TASK REQUIREMENTS:
In the data below, output the lines verbatim, starting at the line that contains "Judecătoria Sectorului 1 pentru agresiune" and ending after the line that contains "arăți că ai".

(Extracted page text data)
-*-
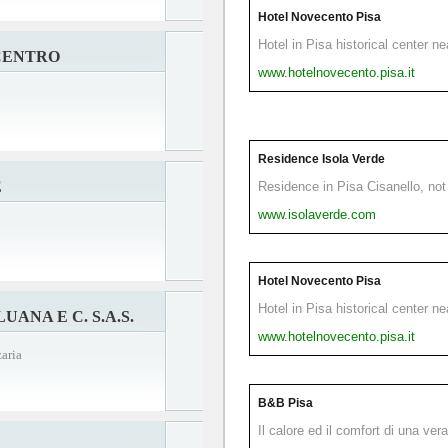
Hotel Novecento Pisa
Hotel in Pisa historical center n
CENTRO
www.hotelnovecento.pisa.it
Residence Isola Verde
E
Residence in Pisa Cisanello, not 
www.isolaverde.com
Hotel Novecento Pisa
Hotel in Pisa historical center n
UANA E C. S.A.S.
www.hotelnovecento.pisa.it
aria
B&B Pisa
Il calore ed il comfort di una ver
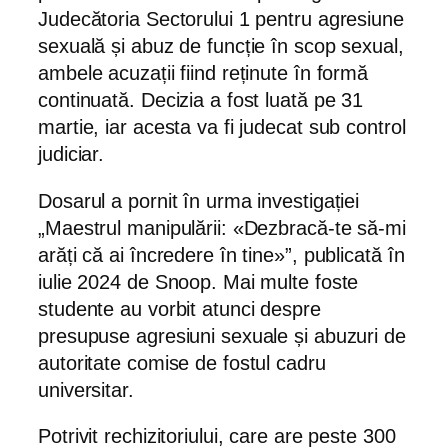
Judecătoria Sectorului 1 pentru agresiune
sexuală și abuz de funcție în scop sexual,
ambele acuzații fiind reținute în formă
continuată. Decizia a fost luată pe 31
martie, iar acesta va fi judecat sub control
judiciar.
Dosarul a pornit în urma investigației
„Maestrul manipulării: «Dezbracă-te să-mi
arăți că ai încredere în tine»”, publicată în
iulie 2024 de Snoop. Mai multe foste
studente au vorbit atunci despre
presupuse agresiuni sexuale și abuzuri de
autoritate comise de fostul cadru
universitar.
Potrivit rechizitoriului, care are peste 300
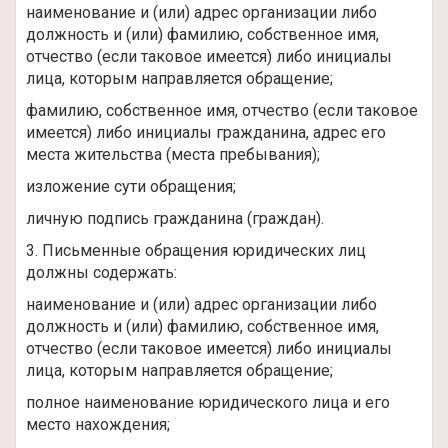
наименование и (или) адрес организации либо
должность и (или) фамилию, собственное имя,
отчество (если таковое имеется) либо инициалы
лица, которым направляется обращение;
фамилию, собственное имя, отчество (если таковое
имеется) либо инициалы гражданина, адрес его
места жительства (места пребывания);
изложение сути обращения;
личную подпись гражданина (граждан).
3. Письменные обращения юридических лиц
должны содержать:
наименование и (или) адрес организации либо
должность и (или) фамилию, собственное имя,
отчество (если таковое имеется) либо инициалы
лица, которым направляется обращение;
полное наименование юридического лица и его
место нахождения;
-*-
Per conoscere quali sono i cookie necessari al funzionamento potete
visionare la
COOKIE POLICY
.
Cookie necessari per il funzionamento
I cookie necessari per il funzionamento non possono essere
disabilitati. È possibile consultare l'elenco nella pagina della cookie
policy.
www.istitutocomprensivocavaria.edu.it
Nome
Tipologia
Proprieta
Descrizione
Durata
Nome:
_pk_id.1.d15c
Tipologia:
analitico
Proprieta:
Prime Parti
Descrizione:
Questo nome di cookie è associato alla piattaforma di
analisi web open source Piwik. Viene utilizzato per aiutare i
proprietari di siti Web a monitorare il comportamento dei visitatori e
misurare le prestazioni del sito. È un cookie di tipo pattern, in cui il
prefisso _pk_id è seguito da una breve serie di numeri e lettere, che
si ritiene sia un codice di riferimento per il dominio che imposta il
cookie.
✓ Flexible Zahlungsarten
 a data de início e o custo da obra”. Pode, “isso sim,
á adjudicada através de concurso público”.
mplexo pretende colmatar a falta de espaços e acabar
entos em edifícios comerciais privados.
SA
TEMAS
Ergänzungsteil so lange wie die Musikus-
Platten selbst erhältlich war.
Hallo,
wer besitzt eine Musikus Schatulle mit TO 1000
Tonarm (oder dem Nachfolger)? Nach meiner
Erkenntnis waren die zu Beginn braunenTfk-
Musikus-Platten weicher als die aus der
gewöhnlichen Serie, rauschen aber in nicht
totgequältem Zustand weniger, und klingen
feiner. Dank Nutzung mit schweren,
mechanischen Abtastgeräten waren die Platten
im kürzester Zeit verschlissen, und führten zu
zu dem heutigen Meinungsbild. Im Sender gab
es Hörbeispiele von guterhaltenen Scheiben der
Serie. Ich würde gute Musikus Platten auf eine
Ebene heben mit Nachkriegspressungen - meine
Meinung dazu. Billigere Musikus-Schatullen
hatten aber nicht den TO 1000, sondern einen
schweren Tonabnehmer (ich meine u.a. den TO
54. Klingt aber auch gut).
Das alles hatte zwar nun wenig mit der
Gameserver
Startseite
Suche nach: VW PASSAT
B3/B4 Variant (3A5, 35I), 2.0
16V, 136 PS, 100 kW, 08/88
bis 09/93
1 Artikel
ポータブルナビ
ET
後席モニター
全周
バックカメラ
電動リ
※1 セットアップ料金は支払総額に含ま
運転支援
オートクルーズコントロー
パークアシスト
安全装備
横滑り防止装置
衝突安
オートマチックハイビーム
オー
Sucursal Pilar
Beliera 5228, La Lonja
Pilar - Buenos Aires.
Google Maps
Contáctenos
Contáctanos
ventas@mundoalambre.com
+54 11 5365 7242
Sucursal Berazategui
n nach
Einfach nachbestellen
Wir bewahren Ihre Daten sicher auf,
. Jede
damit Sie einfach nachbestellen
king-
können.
-*-
ANSWER TO THIS EXERCISE:
Judecătoria Sectorului 1 pentru agresiune
sexuală și abuz de funcție în scop sexual,
ambele acuzații fiind reținute în formă
continuată. Decizia a fost luată pe 31
martie, iar acesta va fi judecat sub control
judiciar.
Dosarul a pornit în urma investigației
„Maestrul manipulării: «Dezbracă-te să-mi
arăți că ai încredere în tine»”, publicată în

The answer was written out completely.